When I got home, I tried to learn as much as I could, which was difficult in a country where tea was a bagged affair always accompanied by at least one biscuit. Eventually work and real life took hold of me again and the embers cooled. Half a year later my world collapsed. I lost the ability to focus my visual attention. I could not read, drive, cook, clean, sculpt or work, but I could drink tea.

Slowly, over time, my tea practice began to fill the void that was left by all the things that I could not do anymore, and I found something I could still grow in. But to be able to grow I needed information, a tradition, a master. None of that was to be found in Holland...

By coincidence I discovered the online magazine The Leaf and I have had many of its articles read to me by the computer many times. When I heard that the people who wrote it were about to start a sort of global tea community, I instantly joined.
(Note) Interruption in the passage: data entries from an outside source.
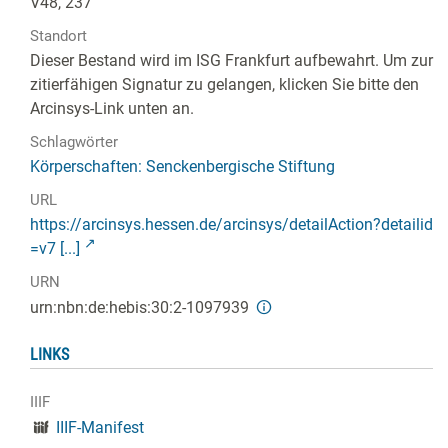
V48, 237
Standort
Dieser Bestand wird im ISG Frankfurt aufbewahrt. Um zur
zitierfähigen Signatur zu gelangen, klicken Sie bitte den
Arcinsys-Link unten an.
Schlagwörter
Körperschaften: Senckenbergische Stiftung
URL
https://arcinsys.hessen.de/arcinsys/detailAction?detailid
=v7 [...]
URN
urn:nbn:de:hebis:30:2-1097939
LINKS
IIIF
IIIF-Manifest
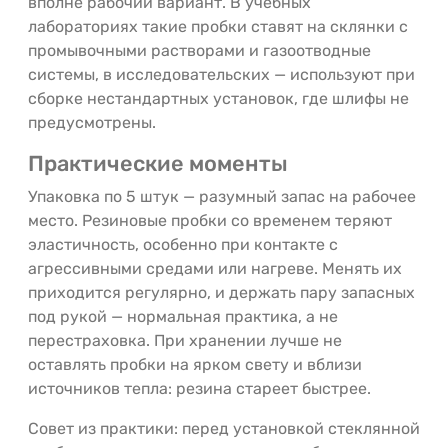
вполне рабочий вариант. В учебных
лабораториях такие пробки ставят на склянки с
промывочными растворами и газоотводные
системы, в исследовательских — используют при
сборке нестандартных установок, где шлифы не
предусмотрены.
Практические моменты
Упаковка по 5 штук — разумный запас на рабочее
место. Резиновые пробки со временем теряют
эластичность, особенно при контакте с
агрессивными средами или нагреве. Менять их
приходится регулярно, и держать пару запасных
под рукой — нормальная практика, а не
перестраховка. При хранении лучше не
оставлять пробки на ярком свету и вблизи
источников тепла: резина стареет быстрее.
Совет из практики: перед установкой стеклянной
I have been in Global Tea Hut from the start, sharing many cups of tea with all of you.

This month I finally made it to Miaoli, to the Tea Sage Hut to experience the tea practice and living tradition for real. I cannot understate how important this experience has been. To see a living practice in action is far more powerful than reading about it. I have soaked up as much information and wisdom into my spiritual sponge as it will hold, to squeeze out and learn from later. When I get home, I will be able to revisit all the treasured articles, continue growing and practicing... And above all, drinking lots of tea...

If any of you ever find yourselves in the Netherlands wanting to escape the crowded streets of Amsterdam for a while, know that there is a friendly, warm place two hours drive to the south where you can have a quiet cup of tea.